The methods and language of the drug industry can be quite curious; despite the fact that all medications, prescription or otherwise, are in fact drugs, it seems to try to separate “medication” from “drug.” As such, the regulation of medications by the FDA is often ambiguous and confusing, and the language used can be misleading for consumers. For example, amphetamines are under the same class of drug cocaine and methamphetamine is under. Amphetamines is a stimulant that has been the traditional medication for treating ADHD, but under the familiar brand name of Adderall. This is one of many marketing strategies used by the drug industry, and ever present in the media.
In recent years, there has been a sharp increase in ADHD prescriptions for not just children, but also for adults. By 2012, there were nearly 16 million monthly prescriptions for people aged 20-39. This phenomenon has been fueled by the drug industry pushing for more prescriptions, resulting in media influences present in advertisements and articles suggesting not only that restless children should be on Adderall, but also cultivating a wide spread notion that possible symptoms should be treated right away to prevent further mental health problems.
There has been an increasing concern in the medical community that ADHD is over diagnosed, and that pressure from concerned parents combined with brief and superficial assessments are likely to lead some children receiving inappropriate prescriptions.
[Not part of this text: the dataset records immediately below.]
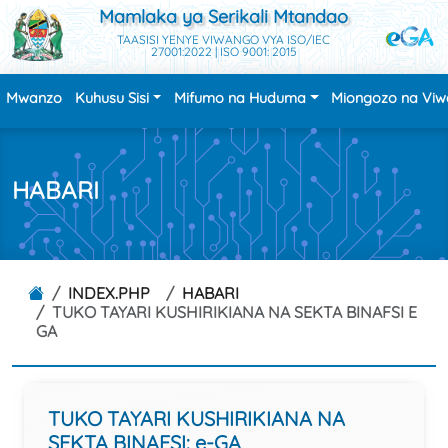
Mamlaka ya Serikali Mtandao
TAASISI YENYE VIWANGO VYA ISO/IEC
27001:2022 | ISO 9001: 2015
Mwanzo
Kuhusu Sisi
Mifumo na Huduma
Miongozo na Vi
HABARI
INDEX.PHP
HABARI
TUKO TAYARI KUSHIRIKIANA NA SEKTA BINAFSI E
GA
TUKO TAYARI KUSHIRIKIANA NA
SEKTA BINAFSI: e-GA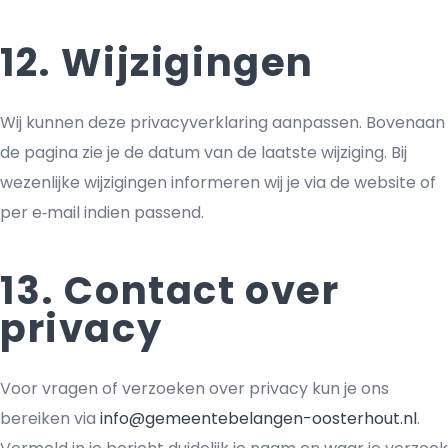
12. Wijzigingen
Wij kunnen deze privacyverklaring aanpassen. Bovenaan
de pagina zie je de datum van de laatste wijziging. Bij
wezenlijke wijzigingen informeren wij je via de website of
per e‑mail indien passend.
13. Contact over
privacy
Voor vragen of verzoeken over privacy kun je ons
bereiken via
info@gemeentebelangen-oosterhout.nl
.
Many of these prescriptions are allegedly “new” drugs under different names that drug companies market despite the compounds in the drug being the same, and often these new drugs are not even FDA approved, as the video below explains.
Ritalin, Concerta and Modafinal (which are also amphetamines, like Adderall) are examples of this marketing scheme, and it is clearly working. During the 1990s, there was a 700% increase in the use of psychostimulants, with the United States consuming 90% of the world’s supply of the drugs. This begs the question, is ADHD overdiagnosed in the US? Why aren’t other countries exhibiting proportionate amounts of ADHD diagnoses? The symptoms of ADHD can easily be seen in toddlers; children are known for their short attention spans and restlessness. But the marketing of ADHD medications in popular sources of media (i.e. commercials and magazine ads) have led parents to believe that something is wrong with their child.
Further, although behavioral literature shows that stimulants can help improve sustained attention, they may also impair performance of tasks that require adaptation, flexibility, and planning. Other adverse effects include increased heart rate, insomnia, and anorexia. The anorexic effects of amphetamines are especially problematic in a population of young children that require adequate levels of nutrition.
Adderall and other amphetamines used for medical purposes and treatments should be fully disclosed as a drug, not a cure – and should be treated as such. Prescribed medication can induce positive behavior effects, but also come with other dangerous effects like any other drug. The media plays a significant role in perpetrating a fragmented image of medications to a society who buys into the industry, influenced by fear and fragmented information.